■ **TO-DO ITEM**: Revise the passage of the book review that begins with the words containing "Who can argue" and ends with "a better way.", and give it again with "Soviet Empire" changed to "Soviet Union".

A Review of MOTHER TERESA: COME BE MY LIGHT,
ed. Brian Kolodiejchuck, M.C.(New York: Doubleday, 2007), 404 pp., $22.95 US.

As historians assess the shapes of the latter half of the twentieth century, two shapers will certainly stand out. Ironically, both came out of the same orbit of Eastern European Roman Catholic Christianity and emerged on the world stage in the wake of the Second Vatican Council, and then the massive social changes which the Eastern European world knew as the Iron Curtain fell. Scholars will continue to have to debate why these two somewhat unlikely representatives of the post Vatican II church are the ones being considered for sainthood, but there can be little debate about the influence of Pope John Paul II and his contemporary, Mother Teresa of Calcutta. Both in their own ways captured the attention of an increasingly secularized west and, with the power of contemporary media, gained an enormous following.

Who can argue about the key role Pope John Paul II played to bring about the collapse of the Soviet Empire? And who again can dispute how a diminutive nun born in Macedonia who founded a religious order became, in the words of Javier Perez de Cuellar, the Secretary General of the United Nations, “the most powerful woman in the world”? Among the things which intrigue is how countercultural both appear to have been to the themes of modernity and post-modernism. Yet, the compelling power of both figures to critics and fans alike is virtually beyond dispute. It is almost as if we loved them because they were so profoundly different from us. And, in being different, they both (in ways strikingly parallel), revealed to us a better way.

Comes now, in the wake of noticing this possibility, a book about one of these two larger-than-life figures that equally endears her even more and yet disturbs, in ways we had not thought or, perhaps, were quite ready for. Edited by admirer, associate and biographer, Fr. Brian Kolodiejchuck, M.C., Ph.D., MOTHER TERESA: COME BE MY LIGHT is a fairly exhaustive and intimate portrayal of the saint of Calcutta, containing Mother Teresa’s writings and thoughts as they evolved over her lifetime.

(Source records)
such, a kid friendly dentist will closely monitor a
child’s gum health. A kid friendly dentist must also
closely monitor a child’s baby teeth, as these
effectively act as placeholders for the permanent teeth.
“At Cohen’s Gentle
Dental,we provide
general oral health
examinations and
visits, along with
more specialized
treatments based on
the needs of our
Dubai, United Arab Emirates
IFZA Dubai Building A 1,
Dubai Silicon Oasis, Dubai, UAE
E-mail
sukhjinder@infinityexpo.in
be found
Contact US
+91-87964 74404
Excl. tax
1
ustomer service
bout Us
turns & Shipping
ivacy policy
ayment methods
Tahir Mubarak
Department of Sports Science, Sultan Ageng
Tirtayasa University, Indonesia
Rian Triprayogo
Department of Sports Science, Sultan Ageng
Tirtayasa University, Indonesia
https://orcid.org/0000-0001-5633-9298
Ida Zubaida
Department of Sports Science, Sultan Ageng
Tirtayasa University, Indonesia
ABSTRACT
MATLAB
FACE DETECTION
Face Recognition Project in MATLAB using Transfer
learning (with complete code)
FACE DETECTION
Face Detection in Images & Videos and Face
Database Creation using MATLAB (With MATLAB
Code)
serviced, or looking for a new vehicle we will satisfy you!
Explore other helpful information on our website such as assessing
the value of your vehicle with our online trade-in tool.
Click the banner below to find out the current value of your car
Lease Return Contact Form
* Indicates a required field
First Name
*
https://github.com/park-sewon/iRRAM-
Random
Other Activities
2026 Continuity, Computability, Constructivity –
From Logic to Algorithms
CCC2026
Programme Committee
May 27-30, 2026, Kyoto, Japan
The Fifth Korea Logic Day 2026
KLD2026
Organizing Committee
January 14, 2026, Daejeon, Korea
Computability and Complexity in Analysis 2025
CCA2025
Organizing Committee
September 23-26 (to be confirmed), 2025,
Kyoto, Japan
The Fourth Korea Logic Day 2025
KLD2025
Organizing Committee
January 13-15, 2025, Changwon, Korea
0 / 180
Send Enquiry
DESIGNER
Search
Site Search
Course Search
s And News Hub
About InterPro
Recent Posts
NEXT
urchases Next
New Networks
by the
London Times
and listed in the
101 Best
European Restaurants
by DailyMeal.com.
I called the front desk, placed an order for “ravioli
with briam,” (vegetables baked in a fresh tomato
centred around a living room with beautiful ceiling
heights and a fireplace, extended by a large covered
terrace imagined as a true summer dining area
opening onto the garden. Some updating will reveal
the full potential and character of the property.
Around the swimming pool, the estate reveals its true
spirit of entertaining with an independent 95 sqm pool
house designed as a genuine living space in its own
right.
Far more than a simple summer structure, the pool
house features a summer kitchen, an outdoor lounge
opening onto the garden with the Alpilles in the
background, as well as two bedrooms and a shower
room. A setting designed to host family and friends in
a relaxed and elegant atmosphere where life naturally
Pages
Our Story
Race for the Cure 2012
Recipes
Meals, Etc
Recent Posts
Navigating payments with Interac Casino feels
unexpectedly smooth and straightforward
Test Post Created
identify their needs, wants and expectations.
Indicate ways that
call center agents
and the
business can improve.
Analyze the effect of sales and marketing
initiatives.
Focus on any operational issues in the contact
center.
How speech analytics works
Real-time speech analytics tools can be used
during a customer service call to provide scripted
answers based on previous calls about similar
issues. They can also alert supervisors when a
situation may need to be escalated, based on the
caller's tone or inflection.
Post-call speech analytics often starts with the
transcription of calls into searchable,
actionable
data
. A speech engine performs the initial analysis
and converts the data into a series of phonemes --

■ **OUTPUT FOR THIS TASK**:
Who can argue about the key role Pope John Paul II played to bring about the collapse of the Soviet Union? And who again can dispute how a diminutive nun born in Macedonia who founded a religious order became, in the words of Javier Perez de Cuellar, the Secretary General of the United Nations, “the most powerful woman in the world”? Among the things which intrigue is how countercultural both appear to have been to the themes of modernity and post-modernism. Yet, the compelling power of both figures to critics and fans alike is virtually beyond dispute. It is almost as if we loved them because they were so profoundly different from us. And, in being different, they both (in ways strikingly parallel), revealed to us a better way.